The main limitation of this study was that 5 DNA samples were available for sequencing and only the 56 KDa gene was sequenced. That gene is the one most commonly used for phylogenetic analysis because it contains the most polymorphisms. Thus, this molecular report from Bhutan presents a preliminary genetic characterization of O. tsutsugamushi. Studies that include more samples and sequencing of additional gene targets will confirm characterizations.

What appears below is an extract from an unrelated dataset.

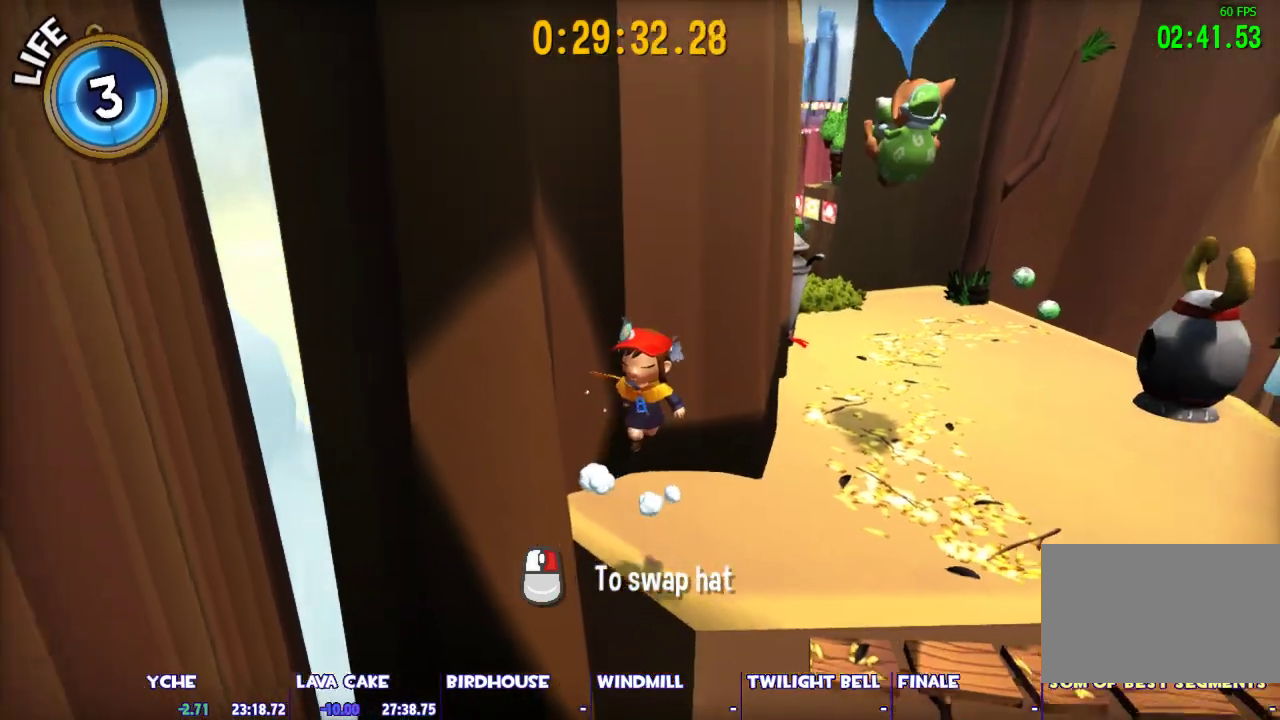
{"keys": ["space", "w"], "mouse": [], "events": [[117, "space", "down"], [117, "w", "down"], [367, "ctrl", "down"], [367, "space", "up"], [450, "ctrl", "up"], [450, "space", "down"]]}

In summary, we characterized 5 O. tsutsugamushi sequences from patients in Bhutan and found that they mostly align with isolates from other countries in Asia. Serologic testing for IgM and qPCR testing can provide early diagnosis of acute scrub typhus infection and timely initiation of treatment to prevent complications.
Dr. Tshokey is a clinical microbiologist in Bhutan, a researcher with the Australian Rickettsial Reference Laboratory, and a teaching specialist at Flinders University, South Australia. His primary research interests include infectious diseases, tropical medicine, antimicrobial resistance, public health, and medical education.